EXERCISE GOAL: Whenever a line below includes the string "Connectors", show it.

===== DATA SUPPLIED =====

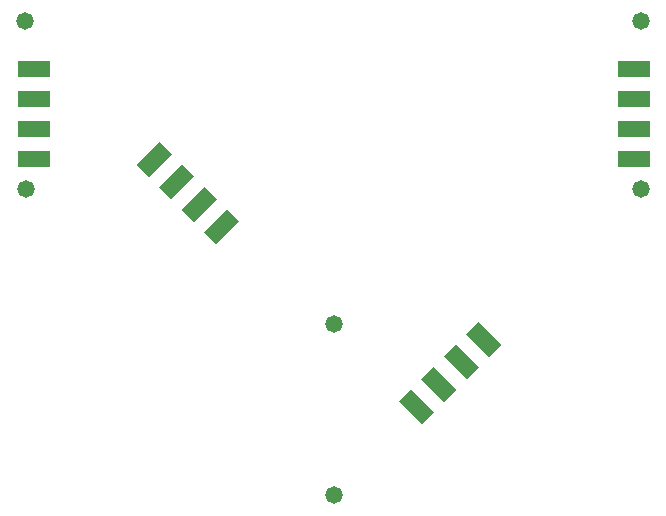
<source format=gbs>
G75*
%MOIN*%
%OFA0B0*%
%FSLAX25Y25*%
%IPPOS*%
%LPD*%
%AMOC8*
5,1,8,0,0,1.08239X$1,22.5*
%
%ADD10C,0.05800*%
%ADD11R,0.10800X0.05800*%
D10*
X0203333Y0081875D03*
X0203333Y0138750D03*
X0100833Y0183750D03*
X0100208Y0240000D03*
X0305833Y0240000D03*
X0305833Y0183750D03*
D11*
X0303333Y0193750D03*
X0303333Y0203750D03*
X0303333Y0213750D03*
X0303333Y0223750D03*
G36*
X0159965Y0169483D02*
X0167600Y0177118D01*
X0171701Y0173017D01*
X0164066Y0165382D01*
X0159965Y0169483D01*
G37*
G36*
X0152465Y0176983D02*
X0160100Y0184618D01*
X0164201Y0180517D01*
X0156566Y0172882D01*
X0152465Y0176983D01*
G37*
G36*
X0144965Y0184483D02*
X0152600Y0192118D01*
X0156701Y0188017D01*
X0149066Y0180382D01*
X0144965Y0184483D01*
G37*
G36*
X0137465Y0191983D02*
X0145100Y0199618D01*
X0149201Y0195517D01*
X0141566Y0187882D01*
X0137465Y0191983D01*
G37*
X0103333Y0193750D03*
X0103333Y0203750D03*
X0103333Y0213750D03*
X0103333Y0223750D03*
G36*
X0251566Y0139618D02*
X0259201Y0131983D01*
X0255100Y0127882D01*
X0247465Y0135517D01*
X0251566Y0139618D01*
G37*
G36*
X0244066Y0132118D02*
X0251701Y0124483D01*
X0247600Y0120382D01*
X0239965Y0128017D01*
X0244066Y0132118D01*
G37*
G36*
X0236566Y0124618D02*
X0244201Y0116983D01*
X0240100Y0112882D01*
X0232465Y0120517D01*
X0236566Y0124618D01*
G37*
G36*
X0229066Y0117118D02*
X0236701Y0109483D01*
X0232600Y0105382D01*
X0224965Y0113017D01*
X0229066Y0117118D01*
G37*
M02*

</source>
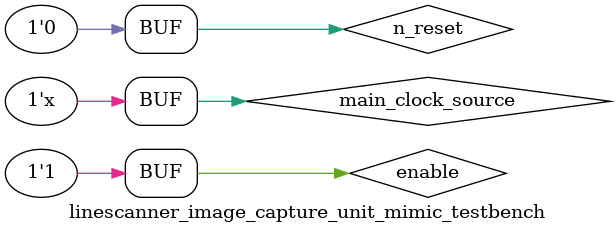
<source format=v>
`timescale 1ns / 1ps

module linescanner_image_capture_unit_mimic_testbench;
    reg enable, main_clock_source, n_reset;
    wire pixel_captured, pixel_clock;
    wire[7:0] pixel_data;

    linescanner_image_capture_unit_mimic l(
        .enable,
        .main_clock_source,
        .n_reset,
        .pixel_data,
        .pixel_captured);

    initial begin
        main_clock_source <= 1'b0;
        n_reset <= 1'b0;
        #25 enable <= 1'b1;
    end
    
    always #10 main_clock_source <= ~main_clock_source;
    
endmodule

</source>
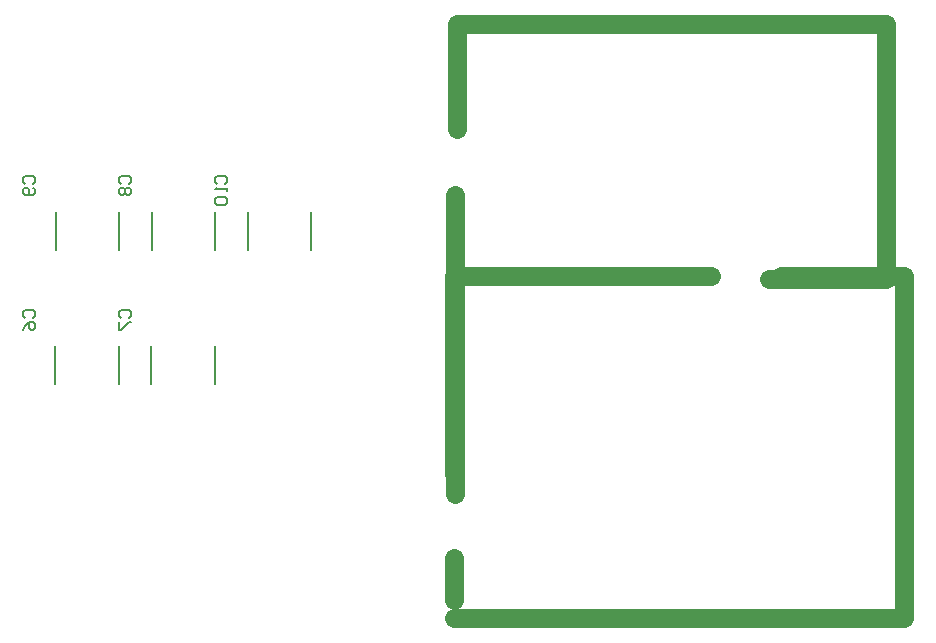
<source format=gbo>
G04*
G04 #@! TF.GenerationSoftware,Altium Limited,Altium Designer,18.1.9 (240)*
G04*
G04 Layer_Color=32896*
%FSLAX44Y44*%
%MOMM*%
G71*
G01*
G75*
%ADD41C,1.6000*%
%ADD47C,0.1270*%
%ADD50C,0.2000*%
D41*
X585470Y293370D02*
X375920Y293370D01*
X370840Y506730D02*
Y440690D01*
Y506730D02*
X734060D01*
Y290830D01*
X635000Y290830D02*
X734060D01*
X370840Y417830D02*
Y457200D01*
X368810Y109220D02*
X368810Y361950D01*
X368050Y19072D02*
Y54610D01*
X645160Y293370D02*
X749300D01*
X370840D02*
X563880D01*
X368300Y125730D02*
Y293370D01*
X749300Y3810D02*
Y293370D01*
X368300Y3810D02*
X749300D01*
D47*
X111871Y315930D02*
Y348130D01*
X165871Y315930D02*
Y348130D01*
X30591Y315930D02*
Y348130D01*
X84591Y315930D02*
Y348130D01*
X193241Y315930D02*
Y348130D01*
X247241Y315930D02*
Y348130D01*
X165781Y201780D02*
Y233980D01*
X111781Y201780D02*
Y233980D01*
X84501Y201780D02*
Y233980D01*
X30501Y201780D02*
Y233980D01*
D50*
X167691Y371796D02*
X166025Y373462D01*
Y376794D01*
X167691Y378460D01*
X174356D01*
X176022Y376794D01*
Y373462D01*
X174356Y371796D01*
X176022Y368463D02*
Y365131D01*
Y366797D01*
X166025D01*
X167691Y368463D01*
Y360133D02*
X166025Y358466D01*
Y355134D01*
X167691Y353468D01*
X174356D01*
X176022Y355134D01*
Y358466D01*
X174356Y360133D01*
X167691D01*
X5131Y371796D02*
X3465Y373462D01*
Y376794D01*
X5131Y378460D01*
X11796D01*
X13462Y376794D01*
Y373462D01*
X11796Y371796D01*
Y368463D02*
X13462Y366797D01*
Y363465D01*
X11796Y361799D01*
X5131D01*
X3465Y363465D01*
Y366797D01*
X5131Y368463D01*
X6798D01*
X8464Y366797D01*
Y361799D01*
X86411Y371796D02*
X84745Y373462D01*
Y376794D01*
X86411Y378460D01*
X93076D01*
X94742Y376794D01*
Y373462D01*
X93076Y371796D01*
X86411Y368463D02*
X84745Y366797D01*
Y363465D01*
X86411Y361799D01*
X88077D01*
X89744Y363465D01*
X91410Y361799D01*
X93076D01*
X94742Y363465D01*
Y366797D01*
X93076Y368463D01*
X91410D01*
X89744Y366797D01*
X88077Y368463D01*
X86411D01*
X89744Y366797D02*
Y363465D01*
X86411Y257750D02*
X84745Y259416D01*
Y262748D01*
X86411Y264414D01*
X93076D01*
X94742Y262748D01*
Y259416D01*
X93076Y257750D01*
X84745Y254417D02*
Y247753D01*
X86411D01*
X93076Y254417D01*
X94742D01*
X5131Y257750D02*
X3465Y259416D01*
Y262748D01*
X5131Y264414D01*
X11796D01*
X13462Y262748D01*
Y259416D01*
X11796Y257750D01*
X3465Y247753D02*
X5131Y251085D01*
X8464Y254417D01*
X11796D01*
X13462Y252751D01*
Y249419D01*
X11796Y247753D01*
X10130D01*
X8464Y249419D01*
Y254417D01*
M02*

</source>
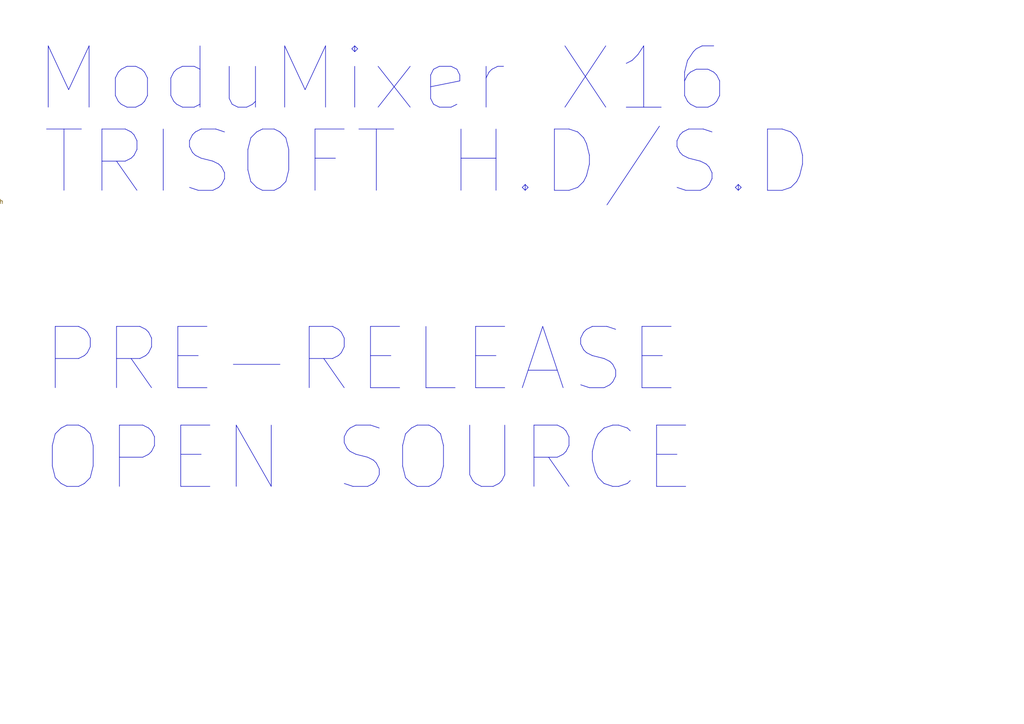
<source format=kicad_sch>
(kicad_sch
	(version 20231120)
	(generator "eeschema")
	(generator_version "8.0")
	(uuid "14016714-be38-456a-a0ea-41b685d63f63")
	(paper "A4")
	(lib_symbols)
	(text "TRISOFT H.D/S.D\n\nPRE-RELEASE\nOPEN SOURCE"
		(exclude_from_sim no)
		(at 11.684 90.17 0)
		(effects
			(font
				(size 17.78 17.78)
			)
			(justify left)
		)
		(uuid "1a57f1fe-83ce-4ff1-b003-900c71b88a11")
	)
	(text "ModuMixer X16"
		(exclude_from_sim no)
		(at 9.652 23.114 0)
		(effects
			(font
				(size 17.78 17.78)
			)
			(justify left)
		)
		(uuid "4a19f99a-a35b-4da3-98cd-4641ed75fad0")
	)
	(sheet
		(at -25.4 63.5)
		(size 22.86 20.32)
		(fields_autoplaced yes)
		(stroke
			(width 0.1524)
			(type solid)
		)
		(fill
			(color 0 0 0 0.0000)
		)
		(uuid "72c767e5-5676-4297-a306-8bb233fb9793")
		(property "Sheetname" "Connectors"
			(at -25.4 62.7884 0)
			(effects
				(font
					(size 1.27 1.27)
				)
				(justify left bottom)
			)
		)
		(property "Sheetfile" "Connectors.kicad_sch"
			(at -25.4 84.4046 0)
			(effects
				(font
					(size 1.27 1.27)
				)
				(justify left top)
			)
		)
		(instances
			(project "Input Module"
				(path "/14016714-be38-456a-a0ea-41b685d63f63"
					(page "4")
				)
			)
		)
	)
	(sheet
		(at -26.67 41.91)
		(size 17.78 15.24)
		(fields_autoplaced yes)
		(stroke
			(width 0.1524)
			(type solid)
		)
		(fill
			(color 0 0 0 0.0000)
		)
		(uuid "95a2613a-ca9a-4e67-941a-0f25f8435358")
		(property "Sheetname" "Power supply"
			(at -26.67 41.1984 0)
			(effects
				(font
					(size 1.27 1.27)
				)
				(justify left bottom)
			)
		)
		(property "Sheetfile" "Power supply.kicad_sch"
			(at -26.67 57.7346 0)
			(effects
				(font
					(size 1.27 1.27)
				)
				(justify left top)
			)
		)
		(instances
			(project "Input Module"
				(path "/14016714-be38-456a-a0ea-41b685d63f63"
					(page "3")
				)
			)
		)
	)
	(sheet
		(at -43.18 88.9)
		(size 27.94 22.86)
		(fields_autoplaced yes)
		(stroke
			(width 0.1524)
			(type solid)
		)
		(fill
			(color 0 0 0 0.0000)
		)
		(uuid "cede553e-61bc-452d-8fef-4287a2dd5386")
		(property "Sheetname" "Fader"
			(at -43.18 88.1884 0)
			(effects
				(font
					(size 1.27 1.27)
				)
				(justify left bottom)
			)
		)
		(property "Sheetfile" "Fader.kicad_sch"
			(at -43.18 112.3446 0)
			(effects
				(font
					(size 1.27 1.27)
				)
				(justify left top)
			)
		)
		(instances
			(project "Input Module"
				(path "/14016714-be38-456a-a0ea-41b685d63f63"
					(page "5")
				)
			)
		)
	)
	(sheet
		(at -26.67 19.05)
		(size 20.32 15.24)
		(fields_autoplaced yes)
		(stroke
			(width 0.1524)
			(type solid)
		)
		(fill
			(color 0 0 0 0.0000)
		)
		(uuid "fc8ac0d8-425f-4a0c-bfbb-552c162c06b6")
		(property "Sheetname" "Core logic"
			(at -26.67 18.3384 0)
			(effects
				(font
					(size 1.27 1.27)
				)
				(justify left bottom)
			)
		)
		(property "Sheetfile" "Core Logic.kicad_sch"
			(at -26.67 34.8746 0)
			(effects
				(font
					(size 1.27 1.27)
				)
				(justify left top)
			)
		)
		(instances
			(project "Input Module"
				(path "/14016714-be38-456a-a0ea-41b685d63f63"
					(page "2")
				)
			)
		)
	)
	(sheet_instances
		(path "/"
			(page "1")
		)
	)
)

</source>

=====

RESPONSE BOX:
		(property "Sheetname" "Connectors"
		(property "Sheetfile" "Connectors.kicad_sch"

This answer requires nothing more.